Task prompt:
Edit the lines of every item so that "common name" becomes "vernacular name", leaving all other text unchanged. Omit the pictures from your answer.

Raw records:
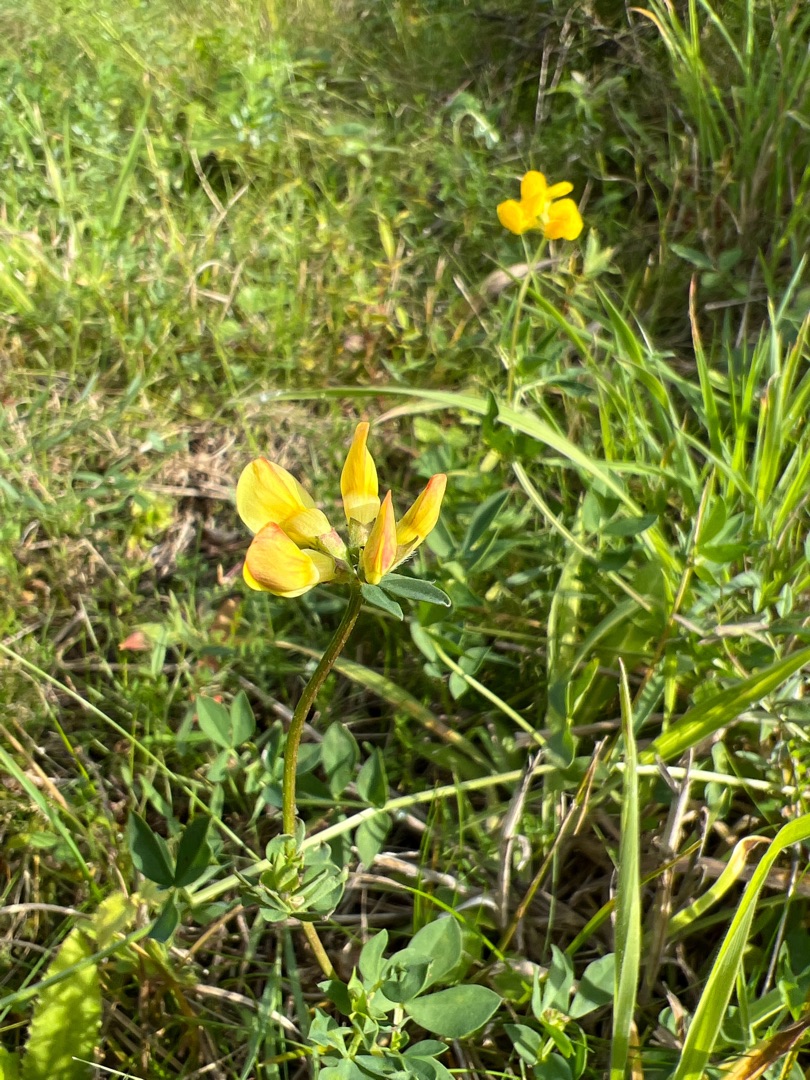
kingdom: Plantae
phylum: Tracheophyta
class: Magnoliopsida
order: Fabales
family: Fabaceae
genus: Lotus
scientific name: Lotus corniculatus
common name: Almindelig kællingetand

Result of the task:
kingdom: Plantae
phylum: Tracheophyta
class: Magnoliopsida
order: Fabales
family: Fabaceae
genus: Lotus
scientific name: Lotus corniculatus
vernacular name: Almindelig kællingetand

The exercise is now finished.